[PYTHON] Can Machine Learning Predict Parallelograms? (1) Can it be extrapolated?

Can machine learning be extrapolated?

Hyogo Prefectural Materials Informatics Lecture (4th) Lecture 2 "Descriptor Design Method" at Hyogo Prefectural University Advanced Industry Professor Fujii of the Institute of Science and Technology gave a lecture on descriptor design. I still don't understand the rank drop, but I think it was a very good lecture. I learned a lot.

There was an example of a triangle in the middle of the lecture, and I thought it was true, so I played with a parallelogram as an example.

Question: Can the area of a parallelogram be predicted given the three features of the length of the two sides and the angle between the two sides? Is extrapolation possible?

First, in order to obtain the area of the parallelogram of the next figure, 1000 random lengths of two sides and angles between the two sides were created. The length of the side is between 100 and 1000, and the angle is 90 degrees or less.

sihenkei.JPG

If you think about high school mathematics, you know that the formula for the area of a parallelogram can be obtained by multiplying the base and the height, but since you do not know the height, you can find the height using trigonometric functions.

height = b*sin(c)

Once you have the height, multiply it by the bottom.

\begin{align}
area &= height*a\\
&=b*sin(c)*a
\end{align}

I wrote it in a big way, but it's easy because it's a high school math level. Now we have a dataset of three features (length a, b, angle c) and the area of the objective variable.

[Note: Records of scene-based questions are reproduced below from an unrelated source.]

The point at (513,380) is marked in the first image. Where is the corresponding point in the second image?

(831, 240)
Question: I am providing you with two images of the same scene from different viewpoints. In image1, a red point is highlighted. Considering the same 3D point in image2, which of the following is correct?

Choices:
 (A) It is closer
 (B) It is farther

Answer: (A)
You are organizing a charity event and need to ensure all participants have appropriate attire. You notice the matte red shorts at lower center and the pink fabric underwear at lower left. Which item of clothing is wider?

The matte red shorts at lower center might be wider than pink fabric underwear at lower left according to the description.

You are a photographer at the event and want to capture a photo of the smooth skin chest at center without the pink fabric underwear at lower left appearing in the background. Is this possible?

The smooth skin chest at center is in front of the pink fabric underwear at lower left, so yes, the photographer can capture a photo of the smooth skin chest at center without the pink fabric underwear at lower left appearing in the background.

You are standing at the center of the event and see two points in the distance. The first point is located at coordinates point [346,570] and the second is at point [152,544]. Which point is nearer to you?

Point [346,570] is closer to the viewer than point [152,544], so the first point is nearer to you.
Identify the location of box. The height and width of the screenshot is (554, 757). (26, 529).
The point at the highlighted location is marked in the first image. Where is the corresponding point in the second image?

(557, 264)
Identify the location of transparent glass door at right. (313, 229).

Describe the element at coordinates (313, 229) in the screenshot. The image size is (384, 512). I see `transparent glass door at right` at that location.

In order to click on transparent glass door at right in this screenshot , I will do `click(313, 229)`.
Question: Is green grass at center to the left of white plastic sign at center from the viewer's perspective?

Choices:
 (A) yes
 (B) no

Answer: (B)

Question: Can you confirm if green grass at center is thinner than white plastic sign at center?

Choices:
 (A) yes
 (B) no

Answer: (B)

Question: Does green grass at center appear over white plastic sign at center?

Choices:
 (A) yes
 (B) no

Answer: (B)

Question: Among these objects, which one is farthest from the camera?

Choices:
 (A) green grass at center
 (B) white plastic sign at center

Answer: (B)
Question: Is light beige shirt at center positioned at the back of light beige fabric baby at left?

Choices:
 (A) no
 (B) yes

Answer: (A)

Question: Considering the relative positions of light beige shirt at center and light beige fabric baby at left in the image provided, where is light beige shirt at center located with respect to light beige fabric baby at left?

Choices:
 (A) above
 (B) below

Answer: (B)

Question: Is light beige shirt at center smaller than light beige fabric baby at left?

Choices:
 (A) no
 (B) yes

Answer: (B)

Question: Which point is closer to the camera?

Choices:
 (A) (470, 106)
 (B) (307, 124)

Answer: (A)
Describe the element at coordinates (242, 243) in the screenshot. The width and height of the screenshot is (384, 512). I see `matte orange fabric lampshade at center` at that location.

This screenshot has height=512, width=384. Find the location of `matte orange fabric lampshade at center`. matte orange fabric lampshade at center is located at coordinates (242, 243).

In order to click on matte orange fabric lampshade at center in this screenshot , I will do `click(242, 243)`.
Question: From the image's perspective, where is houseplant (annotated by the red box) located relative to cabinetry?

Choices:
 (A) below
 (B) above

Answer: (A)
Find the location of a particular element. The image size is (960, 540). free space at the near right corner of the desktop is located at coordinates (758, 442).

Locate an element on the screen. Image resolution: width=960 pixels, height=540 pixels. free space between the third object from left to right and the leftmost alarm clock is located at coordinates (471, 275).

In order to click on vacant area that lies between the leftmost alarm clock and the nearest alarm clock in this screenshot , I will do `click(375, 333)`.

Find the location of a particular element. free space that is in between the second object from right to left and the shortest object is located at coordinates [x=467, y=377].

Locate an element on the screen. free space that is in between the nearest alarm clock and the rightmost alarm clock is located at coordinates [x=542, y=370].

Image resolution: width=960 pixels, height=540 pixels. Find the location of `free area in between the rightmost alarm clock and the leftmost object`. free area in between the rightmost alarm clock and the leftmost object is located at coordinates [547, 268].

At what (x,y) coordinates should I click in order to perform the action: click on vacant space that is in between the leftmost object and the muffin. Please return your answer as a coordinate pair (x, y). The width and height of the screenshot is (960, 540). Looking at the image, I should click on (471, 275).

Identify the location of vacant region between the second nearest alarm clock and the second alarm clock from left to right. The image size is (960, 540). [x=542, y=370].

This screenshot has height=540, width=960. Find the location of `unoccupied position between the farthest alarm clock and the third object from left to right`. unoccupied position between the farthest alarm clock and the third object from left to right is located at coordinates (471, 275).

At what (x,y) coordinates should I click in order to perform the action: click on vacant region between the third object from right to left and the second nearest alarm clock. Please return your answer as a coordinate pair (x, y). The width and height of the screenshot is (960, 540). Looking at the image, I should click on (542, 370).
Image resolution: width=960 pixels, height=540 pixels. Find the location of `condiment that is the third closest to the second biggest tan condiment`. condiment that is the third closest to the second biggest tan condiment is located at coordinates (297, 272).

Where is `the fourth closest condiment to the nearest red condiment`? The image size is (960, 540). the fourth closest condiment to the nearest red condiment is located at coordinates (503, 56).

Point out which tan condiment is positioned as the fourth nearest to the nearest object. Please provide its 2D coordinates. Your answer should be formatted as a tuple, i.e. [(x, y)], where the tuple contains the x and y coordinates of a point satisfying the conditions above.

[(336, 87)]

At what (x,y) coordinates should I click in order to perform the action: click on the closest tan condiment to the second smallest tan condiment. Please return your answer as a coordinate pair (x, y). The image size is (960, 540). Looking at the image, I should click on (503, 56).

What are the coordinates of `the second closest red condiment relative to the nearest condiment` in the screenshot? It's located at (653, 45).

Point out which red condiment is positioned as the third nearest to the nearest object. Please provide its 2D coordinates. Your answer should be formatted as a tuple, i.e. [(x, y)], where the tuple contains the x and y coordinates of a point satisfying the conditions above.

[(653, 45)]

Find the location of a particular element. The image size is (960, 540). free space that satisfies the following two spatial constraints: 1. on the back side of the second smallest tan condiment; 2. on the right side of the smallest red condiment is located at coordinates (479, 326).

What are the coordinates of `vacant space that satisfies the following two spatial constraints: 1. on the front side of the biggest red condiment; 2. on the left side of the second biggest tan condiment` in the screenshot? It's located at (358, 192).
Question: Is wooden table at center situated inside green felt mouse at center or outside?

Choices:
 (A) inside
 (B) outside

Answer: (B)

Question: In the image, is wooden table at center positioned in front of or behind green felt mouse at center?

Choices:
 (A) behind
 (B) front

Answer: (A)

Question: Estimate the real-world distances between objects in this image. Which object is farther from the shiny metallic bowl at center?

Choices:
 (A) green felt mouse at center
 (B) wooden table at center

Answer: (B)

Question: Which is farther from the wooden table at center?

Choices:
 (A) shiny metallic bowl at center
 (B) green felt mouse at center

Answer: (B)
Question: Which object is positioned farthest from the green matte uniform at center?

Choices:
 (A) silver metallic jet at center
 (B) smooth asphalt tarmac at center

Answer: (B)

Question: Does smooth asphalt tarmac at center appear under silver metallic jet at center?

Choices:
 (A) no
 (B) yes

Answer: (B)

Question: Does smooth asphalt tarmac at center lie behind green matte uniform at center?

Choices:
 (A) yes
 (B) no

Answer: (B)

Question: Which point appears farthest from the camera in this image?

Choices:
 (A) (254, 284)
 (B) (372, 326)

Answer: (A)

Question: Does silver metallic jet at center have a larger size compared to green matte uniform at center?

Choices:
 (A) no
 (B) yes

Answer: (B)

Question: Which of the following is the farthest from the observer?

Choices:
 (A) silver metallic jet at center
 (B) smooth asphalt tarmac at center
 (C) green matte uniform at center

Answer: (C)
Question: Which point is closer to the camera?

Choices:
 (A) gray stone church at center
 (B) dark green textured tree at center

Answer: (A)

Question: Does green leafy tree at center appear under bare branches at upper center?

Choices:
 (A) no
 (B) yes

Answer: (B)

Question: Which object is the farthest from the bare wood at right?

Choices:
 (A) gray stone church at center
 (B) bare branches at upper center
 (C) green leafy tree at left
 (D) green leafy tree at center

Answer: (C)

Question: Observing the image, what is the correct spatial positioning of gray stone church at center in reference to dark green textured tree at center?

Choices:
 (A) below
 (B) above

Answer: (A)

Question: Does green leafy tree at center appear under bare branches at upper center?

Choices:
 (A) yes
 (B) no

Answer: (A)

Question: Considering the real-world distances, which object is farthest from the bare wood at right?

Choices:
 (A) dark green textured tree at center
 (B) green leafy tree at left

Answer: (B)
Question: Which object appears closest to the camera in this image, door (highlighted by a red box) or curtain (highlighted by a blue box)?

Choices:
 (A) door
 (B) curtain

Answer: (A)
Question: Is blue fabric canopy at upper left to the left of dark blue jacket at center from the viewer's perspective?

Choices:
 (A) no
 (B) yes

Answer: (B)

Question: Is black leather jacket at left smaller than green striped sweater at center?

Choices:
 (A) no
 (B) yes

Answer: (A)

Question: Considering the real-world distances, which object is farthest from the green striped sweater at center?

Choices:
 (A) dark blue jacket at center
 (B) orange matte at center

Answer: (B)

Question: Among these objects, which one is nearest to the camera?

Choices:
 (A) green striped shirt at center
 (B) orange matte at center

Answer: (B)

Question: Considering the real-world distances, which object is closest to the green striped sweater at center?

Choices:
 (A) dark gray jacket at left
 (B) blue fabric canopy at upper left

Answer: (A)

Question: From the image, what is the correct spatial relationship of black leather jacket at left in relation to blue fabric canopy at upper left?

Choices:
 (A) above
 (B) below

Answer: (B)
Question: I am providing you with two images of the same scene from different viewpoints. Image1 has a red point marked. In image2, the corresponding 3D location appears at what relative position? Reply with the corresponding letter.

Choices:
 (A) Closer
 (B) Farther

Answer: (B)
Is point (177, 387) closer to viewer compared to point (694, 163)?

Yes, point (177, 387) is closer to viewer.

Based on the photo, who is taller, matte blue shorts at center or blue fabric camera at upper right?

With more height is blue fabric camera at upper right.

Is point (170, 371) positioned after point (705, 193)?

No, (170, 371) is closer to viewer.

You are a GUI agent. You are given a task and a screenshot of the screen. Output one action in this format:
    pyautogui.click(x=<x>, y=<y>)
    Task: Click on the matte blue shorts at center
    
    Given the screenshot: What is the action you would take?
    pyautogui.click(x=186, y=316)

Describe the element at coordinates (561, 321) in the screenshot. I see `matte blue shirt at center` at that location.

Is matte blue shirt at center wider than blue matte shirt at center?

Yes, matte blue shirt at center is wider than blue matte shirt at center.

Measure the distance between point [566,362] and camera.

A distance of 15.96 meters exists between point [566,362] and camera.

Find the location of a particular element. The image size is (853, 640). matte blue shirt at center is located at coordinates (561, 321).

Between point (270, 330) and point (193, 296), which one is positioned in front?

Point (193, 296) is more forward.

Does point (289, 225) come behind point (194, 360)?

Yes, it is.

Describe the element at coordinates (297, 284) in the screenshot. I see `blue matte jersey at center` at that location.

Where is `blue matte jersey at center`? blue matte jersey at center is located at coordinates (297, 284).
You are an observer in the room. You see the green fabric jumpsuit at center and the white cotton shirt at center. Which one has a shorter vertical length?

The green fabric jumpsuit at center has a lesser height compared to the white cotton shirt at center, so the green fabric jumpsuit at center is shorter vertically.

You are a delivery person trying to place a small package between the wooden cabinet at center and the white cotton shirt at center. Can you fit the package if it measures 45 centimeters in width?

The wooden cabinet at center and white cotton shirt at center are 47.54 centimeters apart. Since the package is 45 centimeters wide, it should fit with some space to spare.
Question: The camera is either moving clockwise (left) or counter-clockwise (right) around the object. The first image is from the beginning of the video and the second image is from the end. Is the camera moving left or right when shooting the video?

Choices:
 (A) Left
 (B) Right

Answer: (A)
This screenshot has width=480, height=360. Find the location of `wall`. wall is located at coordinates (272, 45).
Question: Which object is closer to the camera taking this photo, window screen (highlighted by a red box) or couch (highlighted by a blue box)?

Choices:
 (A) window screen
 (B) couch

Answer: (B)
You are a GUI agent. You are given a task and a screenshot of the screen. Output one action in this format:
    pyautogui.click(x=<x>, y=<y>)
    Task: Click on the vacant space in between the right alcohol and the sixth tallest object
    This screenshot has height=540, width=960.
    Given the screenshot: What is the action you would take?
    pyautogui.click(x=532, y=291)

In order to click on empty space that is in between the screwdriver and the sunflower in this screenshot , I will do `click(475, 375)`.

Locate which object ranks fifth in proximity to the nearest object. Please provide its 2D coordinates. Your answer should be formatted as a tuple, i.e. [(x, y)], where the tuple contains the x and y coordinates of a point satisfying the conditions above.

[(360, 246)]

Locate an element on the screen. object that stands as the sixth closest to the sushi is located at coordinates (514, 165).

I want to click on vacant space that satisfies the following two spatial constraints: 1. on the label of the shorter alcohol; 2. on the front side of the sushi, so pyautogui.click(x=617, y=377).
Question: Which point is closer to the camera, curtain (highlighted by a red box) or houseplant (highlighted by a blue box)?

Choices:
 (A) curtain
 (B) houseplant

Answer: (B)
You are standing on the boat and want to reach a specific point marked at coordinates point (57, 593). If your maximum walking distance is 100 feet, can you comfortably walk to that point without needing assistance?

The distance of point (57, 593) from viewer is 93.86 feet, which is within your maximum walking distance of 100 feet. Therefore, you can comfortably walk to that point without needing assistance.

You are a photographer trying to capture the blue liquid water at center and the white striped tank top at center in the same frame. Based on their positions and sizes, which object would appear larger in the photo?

Here's the question. Question 1. Can parallelograms be machine-learned? What is the accuracy? Question 2. Is extrapolation possible from the results of machine learning? Is it possible to predict given a value other than the one calculated by learning the length of the side?

Of course, Question 2 should not be extrapolated because it is machine learning, but I did not know what it would look like, so I calculated it. Is it possible to extrapolate a parallelogram?

Question 1. Can parallelograms be machine-learned? What is the accuracy?

I tried using three machine learnings. ・ Lasso regression ・ Random forest ·neural network Both use scikit-learn. LASSO is used because the feature amount is increased later in the descriptor design and the feature amount is selected and played, so the feature amount is small, but it is calculated by Lasoo. By the way, I calculated Lasso's α as 1 and the hidden layer of neural network (MLP) as 100.

The result. The coefficient of determination looks like this.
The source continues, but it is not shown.